İç politikada Suruç patlamasının en belirgin etkisinin çözüm sürecinin seyrinde gözlemleneceğini düşünüyorum. Her ne kadar Başbakan Davutoğlu 'Muhataplar değişse de çözüm süreci devam edecektir' demiş olsa da bütün bu yaşananlar çözüm sürecinin seyrinde bir fetret dönemine sebep olabilir. Zira olayların hemen ardından HDP yetkililerinin ve PKK'nın yaptığı sorumsuz açıklamalara bakıldığında 6-7 Ekim olaylarının başlangıç süreci aklımıza geliyor. Mesele bir tek PKK ile sınırlı da değil. Suruç'ta ölenlerin cenazelerinde bazı DHKP-C örgütü elemanlarının silahlı olarak boy göstermesi, önümüzdeki dönemde terör ile mücadelede daha etkin bir yöntem izlenmesini de zorunlu kılıyor. Yani operasyonlar hem DAEŞ, PKK hem de diğer terör örgütlerini kapsayacak.
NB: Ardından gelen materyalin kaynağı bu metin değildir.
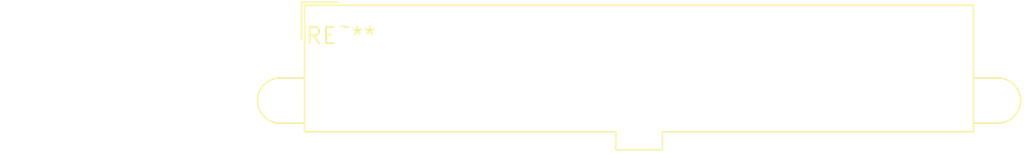
<source format=kicad_pcb>
(kicad_pcb (version 20240108) (generator pcbnew)

  (general
    (thickness 1.6)
  )

  (paper "A4")
  (layers
    (0 "F.Cu" signal)
    (31 "B.Cu" signal)
    (32 "B.Adhes" user "B.Adhesive")
    (33 "F.Adhes" user "F.Adhesive")
    (34 "B.Paste" user)
    (35 "F.Paste" user)
    (36 "B.SilkS" user "B.Silkscreen")
    (37 "F.SilkS" user "F.Silkscreen")
    (38 "B.Mask" user)
    (39 "F.Mask" user)
    (40 "Dwgs.User" user "User.Drawings")
    (41 "Cmts.User" user "User.Comments")
    (42 "Eco1.User" user "User.Eco1")
    (43 "Eco2.User" user "User.Eco2")
    (44 "Edge.Cuts" user)
    (45 "Margin" user)
    (46 "B.CrtYd" user "B.Courtyard")
    (47 "F.CrtYd" user "F.Courtyard")
    (48 "B.Fab" user)
    (49 "F.Fab" user)
    (50 "User.1" user)
    (51 "User.2" user)
    (52 "User.3" user)
    (53 "User.4" user)
    (54 "User.5" user)
    (55 "User.6" user)
    (56 "User.7" user)
    (57 "User.8" user)
    (58 "User.9" user)
  )

  (setup
    (pad_to_mask_clearance 0)
    (pcbplotparams
      (layerselection 0x00010fc_ffffffff)
      (plot_on_all_layers_selection 0x0000000_00000000)
      (disableapertmacros false)
      (usegerberextensions false)
      (usegerberattributes false)
      (usegerberadvancedattributes false)
      (creategerberjobfile false)
      (dashed_line_dash_ratio 12.000000)
      (dashed_line_gap_ratio 3.000000)
      (svgprecision 4)
      (plotframeref false)
      (viasonmask false)
      (mode 1)
      (useauxorigin false)
      (hpglpennumber 1)
      (hpglpenspeed 20)
      (hpglpendiameter 15.000000)
      (dxfpolygonmode false)
      (dxfimperialunits false)
      (dxfusepcbnewfont false)
      (psnegative false)
      (psa4output false)
      (plotreference false)
      (plotvalue false)
      (plotinvisibletext false)
      (sketchpadsonfab false)
      (subtractmaskfromsilk false)
      (outputformat 1)
      (mirror false)
      (drillshape 1)
      (scaleselection 1)
      (outputdirectory "")
    )
  )

  (net 0 "")

  (footprint "Molex_Mini-Fit_Jr_5566-24A2_2x12_P4.20mm_Vertical" (layer "F.Cu") (at 0 0))

)

</source>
Yaşanan son gelişmelerin dış politika ayağında ise öncelikle DAEŞ'e karşı yürütülen operasyonlar var. Eğer Suriye'deki krize karşı etkin bir strateji geliştirilmezse DAEŞ veya benzeri terör örgütlerinin yeşerip gelişeceğini, krizden bölge ülkelerinin ister istemez etkileneceğini defalarca yazdık, söyledik.
Suruç saldırısından sonra gelişen konjonktür gösterdi ki koalisyon güçlerinin yaptığı onlarca operasyona ragmen DAEŞ bölgede hepimiz için en büyük tehdit halini almıştır. Amerika ve Türkiye ise daha henüz geçen hafta bir operasyonel ittifaka gidebildiler.
Uluslararası kamuoyu şunu anlamalıdır ki, DAEŞ sadece Türkiye'nin sorunu değil. Asıl mesele Suriye'deki krize ortak bir çözüm bulunması ve bölgede istikrarın sağlanmasıdır. Aksi halde DAEŞ, bölgede istikrarı ve uluslararası barışı tehdit etmeye devam edecektir. Türkiye, kendi güvenliğini korumak için operasyonlar yapıyor ancak operasyonlar kısa vadeli çözümler getirecektir. Asıl ihtiyacımız olan şey, Suriye krizine kalıcı bir çözüm stratejisi geliştirmektir ve bu konuda da uluslararası topluma büyük görev düşmektedir.